[Dataset entries]
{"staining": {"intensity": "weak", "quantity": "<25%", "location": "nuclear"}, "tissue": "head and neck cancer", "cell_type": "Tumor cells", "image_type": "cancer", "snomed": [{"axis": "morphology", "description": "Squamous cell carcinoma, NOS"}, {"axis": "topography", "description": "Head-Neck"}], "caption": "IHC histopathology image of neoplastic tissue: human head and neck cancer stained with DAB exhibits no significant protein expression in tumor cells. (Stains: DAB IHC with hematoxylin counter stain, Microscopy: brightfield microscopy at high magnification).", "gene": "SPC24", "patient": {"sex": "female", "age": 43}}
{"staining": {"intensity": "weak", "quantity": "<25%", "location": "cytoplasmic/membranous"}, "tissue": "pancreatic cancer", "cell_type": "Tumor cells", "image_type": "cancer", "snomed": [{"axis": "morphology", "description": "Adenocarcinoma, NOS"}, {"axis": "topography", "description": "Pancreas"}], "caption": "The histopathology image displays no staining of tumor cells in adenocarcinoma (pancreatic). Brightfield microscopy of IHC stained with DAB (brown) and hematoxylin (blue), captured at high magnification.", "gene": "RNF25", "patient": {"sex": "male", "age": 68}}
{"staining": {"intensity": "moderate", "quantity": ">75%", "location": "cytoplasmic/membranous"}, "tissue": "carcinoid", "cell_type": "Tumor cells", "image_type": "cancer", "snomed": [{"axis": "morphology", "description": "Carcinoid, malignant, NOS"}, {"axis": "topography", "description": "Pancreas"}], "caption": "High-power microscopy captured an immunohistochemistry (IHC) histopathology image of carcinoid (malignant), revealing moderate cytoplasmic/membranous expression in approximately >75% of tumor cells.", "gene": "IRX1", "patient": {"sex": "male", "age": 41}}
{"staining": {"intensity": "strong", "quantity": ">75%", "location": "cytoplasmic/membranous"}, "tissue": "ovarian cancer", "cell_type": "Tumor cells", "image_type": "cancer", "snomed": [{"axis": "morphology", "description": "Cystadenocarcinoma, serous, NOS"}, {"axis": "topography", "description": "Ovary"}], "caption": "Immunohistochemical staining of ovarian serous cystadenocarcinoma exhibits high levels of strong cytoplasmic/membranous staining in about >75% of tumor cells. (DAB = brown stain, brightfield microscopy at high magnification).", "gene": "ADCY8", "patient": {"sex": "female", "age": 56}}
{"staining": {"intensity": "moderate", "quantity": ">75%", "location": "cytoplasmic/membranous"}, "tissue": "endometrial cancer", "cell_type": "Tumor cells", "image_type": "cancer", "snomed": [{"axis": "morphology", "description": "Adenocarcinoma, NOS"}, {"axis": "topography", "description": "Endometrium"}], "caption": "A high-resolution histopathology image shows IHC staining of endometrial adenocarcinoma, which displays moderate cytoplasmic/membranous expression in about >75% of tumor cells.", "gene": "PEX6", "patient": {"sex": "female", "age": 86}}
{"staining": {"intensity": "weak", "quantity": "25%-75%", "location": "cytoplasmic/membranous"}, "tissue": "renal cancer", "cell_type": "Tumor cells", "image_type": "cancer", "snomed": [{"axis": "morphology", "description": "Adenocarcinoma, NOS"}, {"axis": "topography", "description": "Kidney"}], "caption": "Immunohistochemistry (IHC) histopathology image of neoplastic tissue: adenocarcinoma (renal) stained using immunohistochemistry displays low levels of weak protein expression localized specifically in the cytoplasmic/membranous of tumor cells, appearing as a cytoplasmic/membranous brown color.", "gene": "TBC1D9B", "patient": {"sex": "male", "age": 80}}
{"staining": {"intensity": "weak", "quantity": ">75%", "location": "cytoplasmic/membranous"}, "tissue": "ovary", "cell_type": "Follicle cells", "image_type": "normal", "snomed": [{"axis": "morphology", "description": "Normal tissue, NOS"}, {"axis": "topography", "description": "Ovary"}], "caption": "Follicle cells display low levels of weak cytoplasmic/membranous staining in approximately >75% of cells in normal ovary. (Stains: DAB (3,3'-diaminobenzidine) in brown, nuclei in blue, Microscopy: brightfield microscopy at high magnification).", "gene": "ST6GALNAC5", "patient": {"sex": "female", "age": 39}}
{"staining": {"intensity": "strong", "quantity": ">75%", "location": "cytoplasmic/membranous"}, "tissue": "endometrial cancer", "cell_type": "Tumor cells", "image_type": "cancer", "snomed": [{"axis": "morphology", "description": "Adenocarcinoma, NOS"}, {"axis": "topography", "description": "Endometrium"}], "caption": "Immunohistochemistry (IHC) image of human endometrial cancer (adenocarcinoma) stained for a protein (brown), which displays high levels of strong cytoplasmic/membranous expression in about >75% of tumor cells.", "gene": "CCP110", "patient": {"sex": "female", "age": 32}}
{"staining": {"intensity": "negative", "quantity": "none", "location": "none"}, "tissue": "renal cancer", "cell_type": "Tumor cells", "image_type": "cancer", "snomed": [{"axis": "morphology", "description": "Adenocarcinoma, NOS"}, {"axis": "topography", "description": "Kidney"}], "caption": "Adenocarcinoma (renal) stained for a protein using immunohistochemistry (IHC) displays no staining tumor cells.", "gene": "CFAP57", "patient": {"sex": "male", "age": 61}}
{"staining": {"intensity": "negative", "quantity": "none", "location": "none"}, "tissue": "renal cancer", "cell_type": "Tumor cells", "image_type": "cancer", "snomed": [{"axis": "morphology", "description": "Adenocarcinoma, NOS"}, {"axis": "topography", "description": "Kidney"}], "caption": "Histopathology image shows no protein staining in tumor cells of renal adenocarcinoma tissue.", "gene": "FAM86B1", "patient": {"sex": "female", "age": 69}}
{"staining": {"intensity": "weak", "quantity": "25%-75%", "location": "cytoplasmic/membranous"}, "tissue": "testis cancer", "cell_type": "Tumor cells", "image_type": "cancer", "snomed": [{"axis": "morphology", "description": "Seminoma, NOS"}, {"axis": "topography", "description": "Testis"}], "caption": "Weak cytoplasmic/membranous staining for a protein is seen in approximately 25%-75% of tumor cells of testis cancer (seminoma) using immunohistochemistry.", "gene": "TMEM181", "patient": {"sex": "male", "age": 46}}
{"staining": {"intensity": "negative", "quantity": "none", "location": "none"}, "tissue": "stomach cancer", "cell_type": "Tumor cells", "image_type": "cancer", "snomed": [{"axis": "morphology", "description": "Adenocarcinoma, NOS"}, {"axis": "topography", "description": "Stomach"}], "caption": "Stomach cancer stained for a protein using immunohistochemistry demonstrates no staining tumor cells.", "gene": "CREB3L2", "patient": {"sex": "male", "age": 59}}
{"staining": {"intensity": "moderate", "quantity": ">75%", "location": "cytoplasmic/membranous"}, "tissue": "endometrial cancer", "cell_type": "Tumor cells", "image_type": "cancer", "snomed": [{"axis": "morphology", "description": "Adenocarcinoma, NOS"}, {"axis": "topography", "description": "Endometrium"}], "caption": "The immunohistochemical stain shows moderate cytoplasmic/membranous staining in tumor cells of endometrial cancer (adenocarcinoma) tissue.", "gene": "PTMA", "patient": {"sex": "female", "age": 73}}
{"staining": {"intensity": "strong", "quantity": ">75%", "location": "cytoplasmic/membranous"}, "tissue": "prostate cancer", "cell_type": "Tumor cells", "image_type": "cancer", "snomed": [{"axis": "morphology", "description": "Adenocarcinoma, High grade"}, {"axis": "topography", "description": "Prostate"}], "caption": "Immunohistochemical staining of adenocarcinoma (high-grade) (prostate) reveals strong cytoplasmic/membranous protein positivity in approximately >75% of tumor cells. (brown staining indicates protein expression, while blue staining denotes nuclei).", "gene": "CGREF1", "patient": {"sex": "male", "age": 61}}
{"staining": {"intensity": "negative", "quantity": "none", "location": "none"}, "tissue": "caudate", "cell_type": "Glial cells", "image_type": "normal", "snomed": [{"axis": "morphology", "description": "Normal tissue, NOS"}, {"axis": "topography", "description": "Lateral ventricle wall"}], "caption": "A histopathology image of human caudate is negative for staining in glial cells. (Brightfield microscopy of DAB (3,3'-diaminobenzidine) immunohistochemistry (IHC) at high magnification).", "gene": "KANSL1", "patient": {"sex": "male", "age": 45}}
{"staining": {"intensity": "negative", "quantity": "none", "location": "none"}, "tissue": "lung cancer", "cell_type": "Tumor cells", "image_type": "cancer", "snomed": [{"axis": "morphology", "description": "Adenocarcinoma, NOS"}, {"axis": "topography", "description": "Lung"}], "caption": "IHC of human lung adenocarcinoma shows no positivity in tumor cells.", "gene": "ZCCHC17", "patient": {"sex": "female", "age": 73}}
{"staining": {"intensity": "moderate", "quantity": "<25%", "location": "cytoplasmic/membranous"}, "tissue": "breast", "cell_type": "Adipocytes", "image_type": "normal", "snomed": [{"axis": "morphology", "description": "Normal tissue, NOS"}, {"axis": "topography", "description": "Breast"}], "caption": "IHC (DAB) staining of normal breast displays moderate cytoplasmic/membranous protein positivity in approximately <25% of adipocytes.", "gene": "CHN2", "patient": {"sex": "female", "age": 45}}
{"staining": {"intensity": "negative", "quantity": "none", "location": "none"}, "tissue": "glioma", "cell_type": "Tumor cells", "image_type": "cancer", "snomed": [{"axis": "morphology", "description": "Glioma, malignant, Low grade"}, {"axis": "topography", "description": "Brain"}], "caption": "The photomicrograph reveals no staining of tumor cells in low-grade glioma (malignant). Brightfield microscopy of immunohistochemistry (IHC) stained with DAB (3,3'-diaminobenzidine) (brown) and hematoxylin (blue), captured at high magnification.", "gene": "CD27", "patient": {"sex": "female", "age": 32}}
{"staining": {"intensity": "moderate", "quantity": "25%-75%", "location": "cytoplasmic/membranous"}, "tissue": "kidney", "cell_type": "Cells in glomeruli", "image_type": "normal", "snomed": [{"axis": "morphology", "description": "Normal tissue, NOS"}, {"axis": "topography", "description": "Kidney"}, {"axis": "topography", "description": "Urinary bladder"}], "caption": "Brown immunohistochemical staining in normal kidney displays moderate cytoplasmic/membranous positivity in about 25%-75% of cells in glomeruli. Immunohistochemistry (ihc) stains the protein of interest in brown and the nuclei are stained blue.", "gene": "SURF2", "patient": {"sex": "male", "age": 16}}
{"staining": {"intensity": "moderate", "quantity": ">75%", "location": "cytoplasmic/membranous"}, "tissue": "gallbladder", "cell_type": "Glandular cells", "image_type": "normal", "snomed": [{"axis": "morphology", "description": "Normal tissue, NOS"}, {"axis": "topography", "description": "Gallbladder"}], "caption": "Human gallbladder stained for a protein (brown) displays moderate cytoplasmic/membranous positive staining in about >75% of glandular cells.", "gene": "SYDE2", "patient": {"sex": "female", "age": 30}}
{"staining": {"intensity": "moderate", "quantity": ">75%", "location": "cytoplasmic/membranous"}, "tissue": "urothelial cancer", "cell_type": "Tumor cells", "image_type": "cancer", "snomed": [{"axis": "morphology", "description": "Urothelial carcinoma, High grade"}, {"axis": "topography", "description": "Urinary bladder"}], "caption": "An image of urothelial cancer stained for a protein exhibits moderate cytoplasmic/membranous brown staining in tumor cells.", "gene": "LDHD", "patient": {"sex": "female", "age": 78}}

**What this task involves**: Read through the entries above and copy each line that has the string "which" in it.

**Result of the task**:
{"staining": {"intensity": "moderate", "quantity": ">75%", "location": "cytoplasmic/membranous"}, "tissue": "endometrial cancer", "cell_type": "Tumor cells", "image_type": "cancer", "snomed": [{"axis": "morphology", "description": "Adenocarcinoma, NOS"}, {"axis": "topography", "description": "Endometrium"}], "caption": "A high-resolution histopathology image shows IHC staining of endometrial adenocarcinoma, which displays moderate cytoplasmic/membranous expression in about >75% of tumor cells.", "gene": "PEX6", "patient": {"sex": "female", "age": 86}}
{"staining": {"intensity": "strong", "quantity": ">75%", "location": "cytoplasmic/membranous"}, "tissue": "endometrial cancer", "cell_type": "Tumor cells", "image_type": "cancer", "snomed": [{"axis": "morphology", "description": "Adenocarcinoma, NOS"}, {"axis": "topography", "description": "Endometrium"}], "caption": "Immunohistochemistry (IHC) image of human endometrial cancer (adenocarcinoma) stained for a protein (brown), which displays high levels of strong cytoplasmic/membranous expression in about >75% of tumor cells.", "gene": "CCP110", "patient": {"sex": "female", "age": 32}}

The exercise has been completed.